The Importance of Internships
This summer I was lucky enough to be hired as a Data Analytics Intern for First Tech. My experience was nothing like any news article or friend would lead me to expect. Growing up in the Silicon Valley, studying to get into the high tech industry, I never hear the end of people’s opinions about internships. From people asserting that “If you don’t get an internship this summer you should drop your major” to assuming “You don’t know nearly enough, don’t bother applying.” Sufficed to say, the whole process of getting and completing my first internship was a stressful time. It probably wasn’t easy for my team to bring me in either, after all I’m barely 19 with no experience in the Credit Union industry. Luckily I invested all my time into this job, and my team invested all they could back in me. This is the key to a successful internship, you don’t need to be the next Mark Zuckerberg or be on the iPhone dev team at Apple. All you need is a student with a desire to learn on a team of people committed to improving their company by any means possible.
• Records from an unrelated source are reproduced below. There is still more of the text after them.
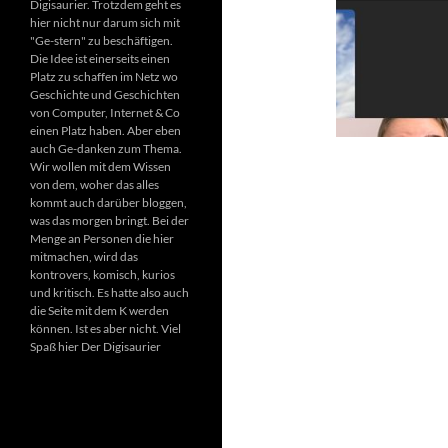
Digisaurier. Trotzdem geht es
hier nicht nur darum sich mit
"Ge-stern" zu beschäftigen.
Die Idee ist einerseits einen
Platz zu schaffen im Netz wo
Geschichte und Geschichten
von Computer, Internet & Co
einen Platz haben. Aber eben
auch Ge-danken zum Thema.
Wir wollen mit dem Wissen
von dem, woher das alles
kommt auch darüber bloggen,
was das morgen bringt. Bei der
Menge an Personen die hier
mitmachen, wird das
kontrovers, komisch, kurios
und kritisch. Es hatte also auch
die Seite mit dem K werden
können. Ist es aber nicht. Viel
Spaß hier Der Digisaurier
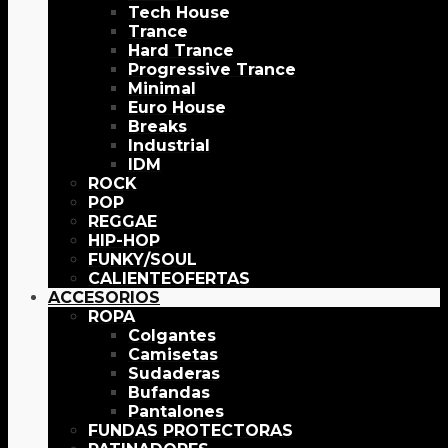
Tech House
Trance
Hard Trance
Progressive Trance
Minimal
Euro House
Breaks
Industrial
IDM
ROCK
POP
REGGAE
HIP-HOP
FUNKY/SOUL
OFERTAS
ACCESORIOS
ROPA
Colgantes
Camisetas
Sudaderas
Bufandas
Pantalones
FUNDAS PROTECTORAS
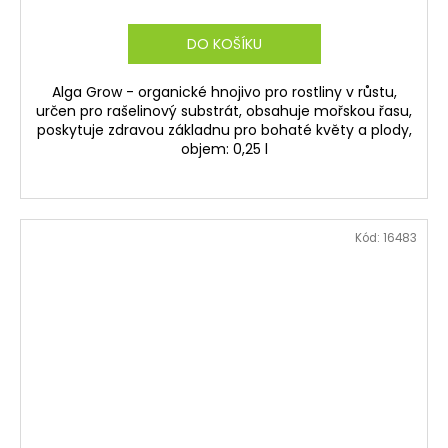
DO KOŠÍKU
Alga Grow - organické hnojivo pro rostliny v růstu,
určen pro rašelinový substrát, obsahuje mořskou řasu,
poskytuje zdravou základnu pro bohaté květy a plody,
objem: 0,25 l
Kód:
16483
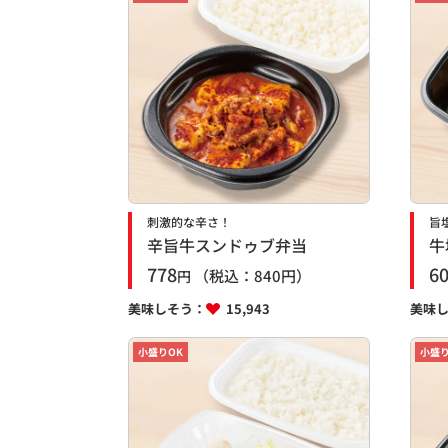
刺激的な辛さ！
旨
辛旨牛スンドゥブ弁当
牛
778
6
（税込：
840
円）
円
美味しそう：
15,943
美味
小盛りOK
小盛り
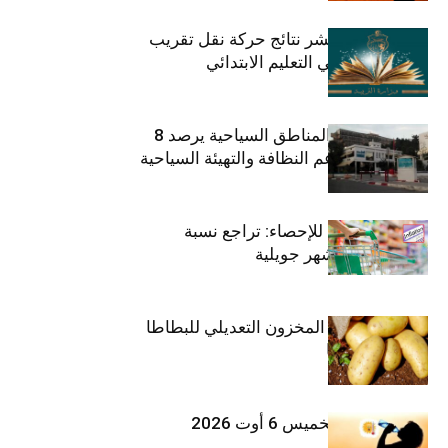
وزارة التربية تنشر نتائج حركة نقل تقريب
الأزواج لمدرّسي التعليم الابتدائي
صندوق حماية المناطق السياحية يرصد 8
مليون دينار لدعم النظافة والتهيئة السياحية
المعهد الوطني للإحصاء: تراجع نسبة
التضخم خلال شهر جويلية
وزارة الفلاحة : المخزون التعديلي للبطاطا
بلغ 12392 طنا
طقس اليوم الخميس 6 أوت 2026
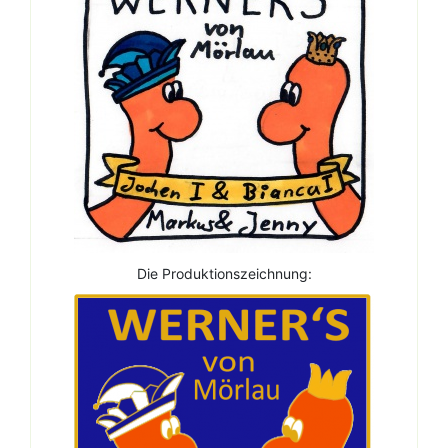
Die Produktionszeichnung:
I walked in on my first day knowing maybe 10% of what I would need for the summer. I had no idea what a data warehouse was, how to deal with billion point data sets, or how “data science” fits into a business’ goals. I was nervous about the expectations, but my manager gave me the perfect start to ease me into the job. He gave me a day to become familiar with everything: the databases, procedures, and projects. By the end of week one I was given one question that would last my whole ride at First Tech: “Where and how are First Tech members spending money?” At first I laughed at the question, it seemed so simple, like some busy work to occupy me. Within about an hour of staring at that question and contemplating I realized how much of a story this kind of data could tell. More importantly, I realized I had no clue how I was going to tell that story. Too scared to ask for help in fear of looking bad, I beat my head into the wall refusing to admit I needed guidance. Finally, I gave in and went to my manager to tell him I had no clue what to do. I felt so bad, like I was wasting his time, but that conversation changed the direction of my whole summer. He sat with me for 15 minutes and broke down the problem, told me where to start, and who could help me with what. Within the next few weeks I started to get more comfortable asking for help from everyone on my team. As I started reaching out, my project took huge steps forward. This was the biggest lesson I learned: there is no shame admitting to not knowing it all.
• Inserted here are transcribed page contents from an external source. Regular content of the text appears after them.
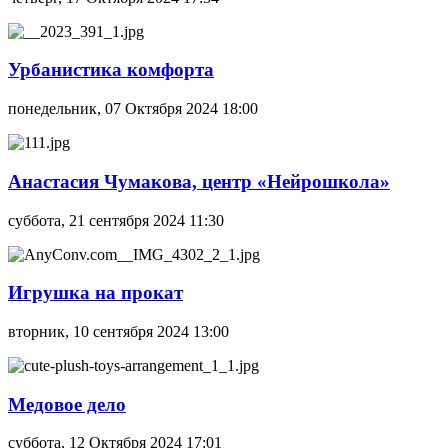
Урбанистика комфорта
понедельник, 07 Октября 2024 18:00
Анастасия Чумакова, центр «Нейрошкола»
суббота, 21 сентября 2024 11:30
Игрушка на прокат
вторник, 10 сентября 2024 13:00
Медовое дело
суббота, 12 Октября 2024 17:01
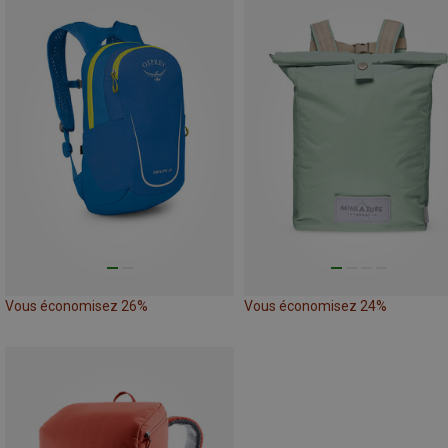
Vous économisez 26%
Vous économisez 24%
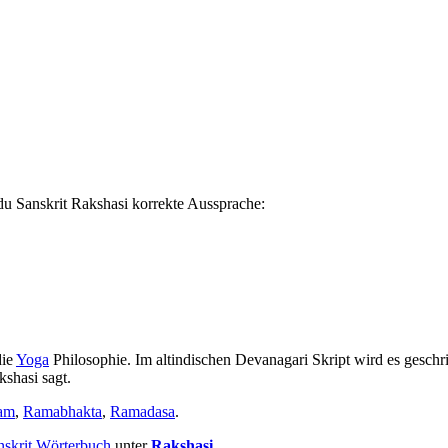
du Sanskrit Rakshasi korrekte Aussprache:
die
Yoga
Philosophie. Im altindischen Devanagari Skript wird es geschrie
kshasi sagt.
am
,
Ramabhakta
,
Ramadasa
.
nskrit Wörterbuch
unter
Rakshasi
.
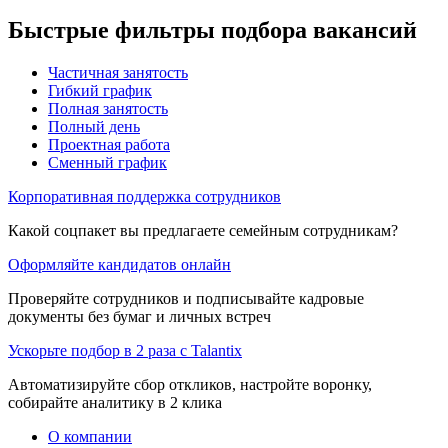
Быстрые фильтры подбора вакансий
Частичная занятость
Гибкий график
Полная занятость
Полный день
Проектная работа
Сменный график
Корпоративная поддержка сотрудников
Какой соцпакет вы предлагаете семейным сотрудникам?
Оформляйте кандидатов онлайн
Проверяйте сотрудников и подписывайте кадровые
документы без бумаг и личных встреч
Ускорьте подбор в 2 раза с Talantix
Автоматизируйте сбор откликов, настройте воронку,
собирайте аналитику в 2 клика
О компании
Fast forward to week 10 and I’m sitting in a conference room presenting my project to my team. I realize now what I had gotten started, it was more than the technical algorithms and number crunching. I had answered many old questions but also opened the door to so many future projects. My work is the beginning of some new analytics that can help existing projects like fraud detection, cross selling, and churn prediction. What was great about this whole project is that it wasn’t just mine. In school I work alone, get my own grades and take my own tests. Here I got to work with a team and be part of a company working to improve the financial well-being of hundreds of thousands of members. This company invested in me, all the twenty minute chats, quick coffee breaks, and lunches added up, and I learned so much from everyone here at First Tech. Technically, I am a much more sound programmer and statistician but what’s worth more is how much more of a comfortable and effective contributor I am leaving this team. More importantly, I have a much better understanding of how my work fits into a business, and how to produce meaningful results rather than random numbers.
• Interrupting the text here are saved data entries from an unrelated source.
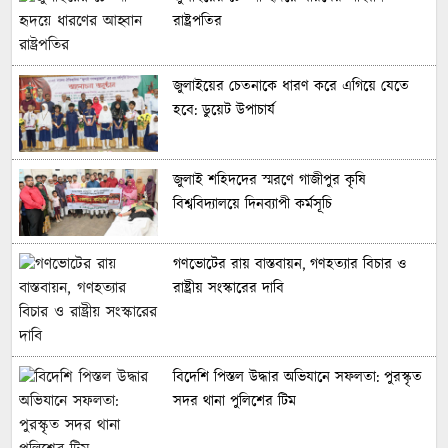
রাষ্ট্রপতির
জুলাইয়ের চেতনাকে ধারণ করে এগিয়ে যেতে
হবে: ডুয়েট উপাচার্য
জুলাই শহিদদের স্মরণে গাজীপুর কৃষি
বিশ্ববিদ্যালয়ে দিনব্যাপী কর্মসূচি
গণভোটের রায় বাস্তবায়ন, গণহত্যার বিচার ও
রাষ্ট্রীয় সংস্কারের দাবি
বিদেশি পিস্তল উদ্ধার অভিযানে সফলতা: পুরস্কৃত
সদর থানা পুলিশের টিম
First Tech invested in me like they invest in any program, they took a calculated risk. This is what every company should be doing in any field or sector. Though it was entirely possible I could have ended up wasting 40 hours a week sitting at a desk this summer sapping away the time of my co-workers, First Tech made sure that did not happen. They made sure I had the qualities any good intern has: some background knowledge, good interpersonal skills, and a hunger to learn. On the other end they made sure they were set up to foster a relationship like we had. Their team is well established within their business and is composed of skilled team members who are more devoted to the company than their own personal interests. In the end I am confident that we are all happy with the experience. I grew my skills and have more love for the field of Data/Computer Science, while First Tech got another small piece of the puzzle in their analytics journey.
I hope my future holds more experiences like this summer with First Tech, and I especially hope to learn more from the people I met there. First Tech is a pioneer in their industry not only in analytics, but in the way they are building their brand and team. Successful internships like what I had are a key sign of a company/team that really has a mastery of their craft. Hopefully with time more people continue to follow First Tech’s example and create these wonderful relationships.